---------- 資料 ----------

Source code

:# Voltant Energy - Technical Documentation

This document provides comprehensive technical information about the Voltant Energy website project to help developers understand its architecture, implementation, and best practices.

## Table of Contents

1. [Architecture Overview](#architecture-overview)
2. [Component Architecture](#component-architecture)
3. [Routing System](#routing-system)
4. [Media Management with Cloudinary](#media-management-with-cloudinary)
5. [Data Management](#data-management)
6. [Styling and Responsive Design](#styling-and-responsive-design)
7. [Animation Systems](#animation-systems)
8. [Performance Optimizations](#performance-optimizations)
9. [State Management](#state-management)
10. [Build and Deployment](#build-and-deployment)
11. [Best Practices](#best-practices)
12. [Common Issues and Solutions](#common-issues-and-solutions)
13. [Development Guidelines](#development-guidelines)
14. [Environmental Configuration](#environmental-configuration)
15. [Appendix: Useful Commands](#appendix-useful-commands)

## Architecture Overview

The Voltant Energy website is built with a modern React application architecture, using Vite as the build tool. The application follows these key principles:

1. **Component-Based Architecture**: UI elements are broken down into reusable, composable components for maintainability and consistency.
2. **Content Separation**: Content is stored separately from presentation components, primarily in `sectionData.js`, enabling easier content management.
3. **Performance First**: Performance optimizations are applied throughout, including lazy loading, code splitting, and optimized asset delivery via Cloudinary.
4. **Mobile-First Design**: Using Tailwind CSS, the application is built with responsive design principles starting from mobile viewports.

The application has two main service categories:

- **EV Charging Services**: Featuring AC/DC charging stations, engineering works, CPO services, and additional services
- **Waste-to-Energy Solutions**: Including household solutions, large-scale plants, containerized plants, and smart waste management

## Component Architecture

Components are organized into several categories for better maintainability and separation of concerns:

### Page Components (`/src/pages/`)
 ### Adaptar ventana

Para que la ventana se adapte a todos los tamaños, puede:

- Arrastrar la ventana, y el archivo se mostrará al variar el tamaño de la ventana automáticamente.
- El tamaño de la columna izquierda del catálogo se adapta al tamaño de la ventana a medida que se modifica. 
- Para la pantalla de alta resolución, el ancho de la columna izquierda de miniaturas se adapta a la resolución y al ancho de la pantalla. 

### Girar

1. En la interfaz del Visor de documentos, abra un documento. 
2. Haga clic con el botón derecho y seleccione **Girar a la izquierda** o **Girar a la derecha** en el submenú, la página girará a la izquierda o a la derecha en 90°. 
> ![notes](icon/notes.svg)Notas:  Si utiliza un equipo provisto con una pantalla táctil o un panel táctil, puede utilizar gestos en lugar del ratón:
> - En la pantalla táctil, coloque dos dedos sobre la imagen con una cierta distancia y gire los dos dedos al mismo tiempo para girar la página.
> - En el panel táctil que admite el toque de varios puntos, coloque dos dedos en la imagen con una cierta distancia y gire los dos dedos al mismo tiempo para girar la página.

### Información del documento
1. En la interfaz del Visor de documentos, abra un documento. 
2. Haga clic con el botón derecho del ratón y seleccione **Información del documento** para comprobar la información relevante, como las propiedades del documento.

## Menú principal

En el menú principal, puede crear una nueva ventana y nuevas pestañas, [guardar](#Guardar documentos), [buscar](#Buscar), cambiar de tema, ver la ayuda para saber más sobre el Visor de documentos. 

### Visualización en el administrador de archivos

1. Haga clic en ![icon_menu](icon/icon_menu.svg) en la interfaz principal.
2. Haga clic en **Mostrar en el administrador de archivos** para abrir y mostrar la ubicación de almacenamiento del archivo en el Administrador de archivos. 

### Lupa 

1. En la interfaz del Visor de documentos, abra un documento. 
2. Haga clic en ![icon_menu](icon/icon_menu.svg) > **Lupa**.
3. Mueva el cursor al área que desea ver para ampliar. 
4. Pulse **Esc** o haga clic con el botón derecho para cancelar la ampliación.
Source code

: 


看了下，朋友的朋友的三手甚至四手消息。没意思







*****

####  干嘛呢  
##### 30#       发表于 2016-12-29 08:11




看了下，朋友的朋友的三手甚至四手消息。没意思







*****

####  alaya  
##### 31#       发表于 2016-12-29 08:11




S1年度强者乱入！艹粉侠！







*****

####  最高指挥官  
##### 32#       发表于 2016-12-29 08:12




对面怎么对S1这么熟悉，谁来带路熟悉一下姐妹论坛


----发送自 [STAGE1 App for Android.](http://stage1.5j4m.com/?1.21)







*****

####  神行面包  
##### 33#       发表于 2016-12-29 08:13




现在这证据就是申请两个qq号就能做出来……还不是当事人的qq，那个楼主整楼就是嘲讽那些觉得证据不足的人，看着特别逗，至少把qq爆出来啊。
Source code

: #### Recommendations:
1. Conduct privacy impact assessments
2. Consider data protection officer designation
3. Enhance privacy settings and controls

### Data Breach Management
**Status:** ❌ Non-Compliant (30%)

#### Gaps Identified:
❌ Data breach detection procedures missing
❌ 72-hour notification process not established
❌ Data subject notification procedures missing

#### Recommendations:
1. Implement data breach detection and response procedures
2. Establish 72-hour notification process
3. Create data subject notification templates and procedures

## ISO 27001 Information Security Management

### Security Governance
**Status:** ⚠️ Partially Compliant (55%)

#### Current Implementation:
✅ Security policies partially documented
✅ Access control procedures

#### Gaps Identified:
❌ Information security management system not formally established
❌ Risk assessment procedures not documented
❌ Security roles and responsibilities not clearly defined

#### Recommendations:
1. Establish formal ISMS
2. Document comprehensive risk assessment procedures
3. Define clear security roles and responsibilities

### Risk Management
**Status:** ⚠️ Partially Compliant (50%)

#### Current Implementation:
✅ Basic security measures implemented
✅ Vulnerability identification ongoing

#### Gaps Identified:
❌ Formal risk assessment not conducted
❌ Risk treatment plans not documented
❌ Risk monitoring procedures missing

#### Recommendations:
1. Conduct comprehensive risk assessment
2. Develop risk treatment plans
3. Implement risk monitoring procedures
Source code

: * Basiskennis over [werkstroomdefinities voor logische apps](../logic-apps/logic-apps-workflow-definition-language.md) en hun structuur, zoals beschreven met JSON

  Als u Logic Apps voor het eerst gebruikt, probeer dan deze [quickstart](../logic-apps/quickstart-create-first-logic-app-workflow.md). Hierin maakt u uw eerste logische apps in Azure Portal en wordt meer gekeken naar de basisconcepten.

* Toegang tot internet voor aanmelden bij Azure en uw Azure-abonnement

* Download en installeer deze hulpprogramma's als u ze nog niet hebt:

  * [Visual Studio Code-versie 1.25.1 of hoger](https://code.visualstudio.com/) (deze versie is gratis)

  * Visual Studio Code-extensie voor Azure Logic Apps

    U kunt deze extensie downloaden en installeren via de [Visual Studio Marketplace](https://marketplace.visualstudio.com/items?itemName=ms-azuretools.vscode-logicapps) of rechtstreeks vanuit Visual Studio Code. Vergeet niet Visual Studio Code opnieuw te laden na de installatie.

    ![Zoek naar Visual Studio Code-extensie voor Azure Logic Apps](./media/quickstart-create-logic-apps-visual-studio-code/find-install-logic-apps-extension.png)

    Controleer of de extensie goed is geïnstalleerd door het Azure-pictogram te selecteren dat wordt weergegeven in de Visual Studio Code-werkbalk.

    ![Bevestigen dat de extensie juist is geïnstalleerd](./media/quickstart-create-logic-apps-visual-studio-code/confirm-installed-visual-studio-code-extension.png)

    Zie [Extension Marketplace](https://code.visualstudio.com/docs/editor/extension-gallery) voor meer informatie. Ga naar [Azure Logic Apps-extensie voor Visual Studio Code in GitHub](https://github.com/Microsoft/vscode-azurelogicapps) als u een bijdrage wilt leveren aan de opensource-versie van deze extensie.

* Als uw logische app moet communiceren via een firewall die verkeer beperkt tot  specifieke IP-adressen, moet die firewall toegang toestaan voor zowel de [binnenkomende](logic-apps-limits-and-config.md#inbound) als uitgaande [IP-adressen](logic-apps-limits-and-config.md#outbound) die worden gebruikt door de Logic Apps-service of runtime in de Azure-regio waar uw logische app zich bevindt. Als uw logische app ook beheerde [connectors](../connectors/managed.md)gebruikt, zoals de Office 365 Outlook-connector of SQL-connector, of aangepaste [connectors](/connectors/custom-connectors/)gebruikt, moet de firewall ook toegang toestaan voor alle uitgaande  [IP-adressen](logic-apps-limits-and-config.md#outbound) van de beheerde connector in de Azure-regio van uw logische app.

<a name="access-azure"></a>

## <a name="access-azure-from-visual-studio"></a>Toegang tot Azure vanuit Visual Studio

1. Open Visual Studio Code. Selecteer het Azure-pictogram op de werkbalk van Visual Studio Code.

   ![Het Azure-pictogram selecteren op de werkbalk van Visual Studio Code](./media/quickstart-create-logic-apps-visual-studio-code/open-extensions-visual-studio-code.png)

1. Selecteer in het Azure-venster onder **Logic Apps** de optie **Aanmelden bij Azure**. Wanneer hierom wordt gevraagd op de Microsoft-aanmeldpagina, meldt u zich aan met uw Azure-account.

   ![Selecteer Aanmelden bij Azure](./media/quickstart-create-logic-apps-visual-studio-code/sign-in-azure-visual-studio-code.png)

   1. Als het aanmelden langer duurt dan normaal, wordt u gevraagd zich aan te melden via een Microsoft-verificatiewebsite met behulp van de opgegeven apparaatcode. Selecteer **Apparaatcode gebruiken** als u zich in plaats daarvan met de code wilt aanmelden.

----------

*課題*
資料の冒頭から「The application has」を含む行まで（その行も含む）を、一字も変えずに抜き出してください。

*回答*
Source code

:# Voltant Energy - Technical Documentation

This document provides comprehensive technical information about the Voltant Energy website project to help developers understand its architecture, implementation, and best practices.

## Table of Contents

1. [Architecture Overview](#architecture-overview)
2. [Component Architecture](#component-architecture)
3. [Routing System](#routing-system)
4. [Media Management with Cloudinary](#media-management-with-cloudinary)
5. [Data Management](#data-management)
6. [Styling and Responsive Design](#styling-and-responsive-design)
7. [Animation Systems](#animation-systems)
8. [Performance Optimizations](#performance-optimizations)
9. [State Management](#state-management)
10. [Build and Deployment](#build-and-deployment)
11. [Best Practices](#best-practices)
12. [Common Issues and Solutions](#common-issues-and-solutions)
13. [Development Guidelines](#development-guidelines)
14. [Environmental Configuration](#environmental-configuration)
15. [Appendix: Useful Commands](#appendix-useful-commands)

## Architecture Overview

The Voltant Energy website is built with a modern React application architecture, using Vite as the build tool. The application follows these key principles:

1. **Component-Based Architecture**: UI elements are broken down into reusable, composable components for maintainability and consistency.
2. **Content Separation**: Content is stored separately from presentation components, primarily in `sectionData.js`, enabling easier content management.
3. **Performance First**: Performance optimizations are applied throughout, including lazy loading, code splitting, and optimized asset delivery via Cloudinary.
4. **Mobile-First Design**: Using Tailwind CSS, the application is built with responsive design principles starting from mobile viewports.

The application has two main service categories:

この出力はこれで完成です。